Only lines with the string "junit" are wanted. Pull them out of the data.

__Data for processing__.

┄┄┄┄┄┄┄┄┄┄┄┄┄┄┄┄┄┄┄┄

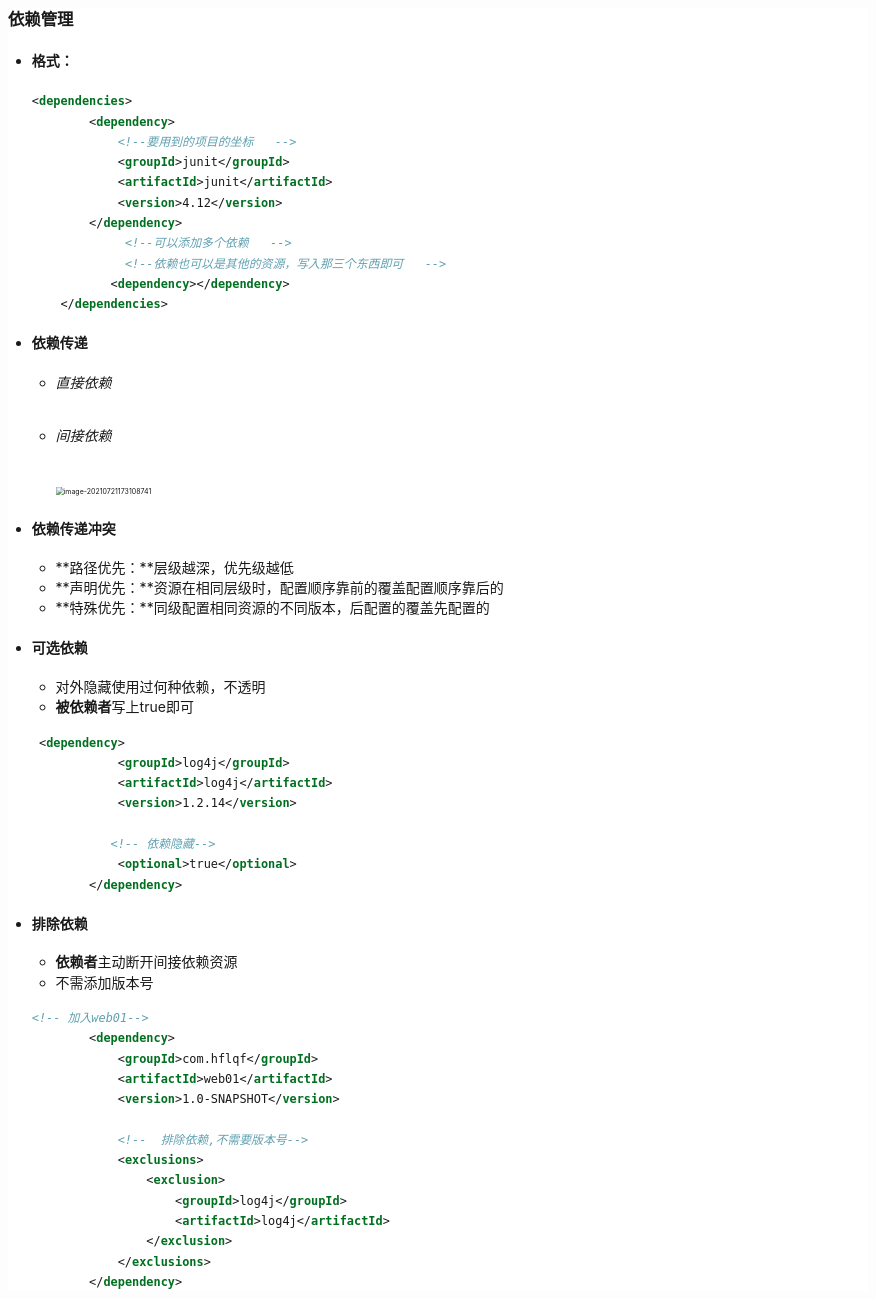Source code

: 
### 依赖管理

* #### 格式：

  ```xml
  <dependencies>
          <dependency>
              <!--要用到的项目的坐标   -->
              <groupId>junit</groupId>
              <artifactId>junit</artifactId>
              <version>4.12</version>
          </dependency>
               <!--可以添加多个依赖   -->
               <!--依赖也可以是其他的资源，写入那三个东西即可   -->
             <dependency></dependency>
      </dependencies>
  ```

* #### 依赖传递

  * ###### 直接依赖

  * ###### 间接依赖

    <img src="C:\Users\18933\AppData\Roaming\Typora\typora-user-images\image-20210721173108741.png" alt="image-20210721173108741" style="zoom:50%;" />

* #### 依赖传递冲突

  * **路径优先：**层级越深，优先级越低
  * **声明优先：**资源在相同层级时，配置顺序靠前的覆盖配置顺序靠后的
  * **特殊优先：**同级配置相同资源的不同版本，后配置的覆盖先配置的

* #### 可选依赖

  * 对外隐藏使用过何种依赖，不透明
  * **被依赖者**写上true即可

  ```xml
   <dependency>
              <groupId>log4j</groupId>
              <artifactId>log4j</artifactId>
              <version>1.2.14</version>
              
             <!-- 依赖隐藏-->
              <optional>true</optional>
          </dependency>
  ```

  

* #### 排除依赖

  * **依赖者**主动断开间接依赖资源
  * 不需添加版本号

  ```xml
  <!-- 加入web01-->
          <dependency>
              <groupId>com.hflqf</groupId>
              <artifactId>web01</artifactId>
              <version>1.0-SNAPSHOT</version>
              
              <!--  排除依赖,不需要版本号-->
              <exclusions>
                  <exclusion>
                      <groupId>log4j</groupId>
                      <artifactId>log4j</artifactId>
                  </exclusion>
              </exclusions>
          </dependency>
  ```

┄┄┄┄┄┄┄┄┄┄┄┄┄┄┄┄┄┄┄┄

__Answer to this problem__.
              <groupId>junit</groupId>
              <artifactId>junit</artifactId>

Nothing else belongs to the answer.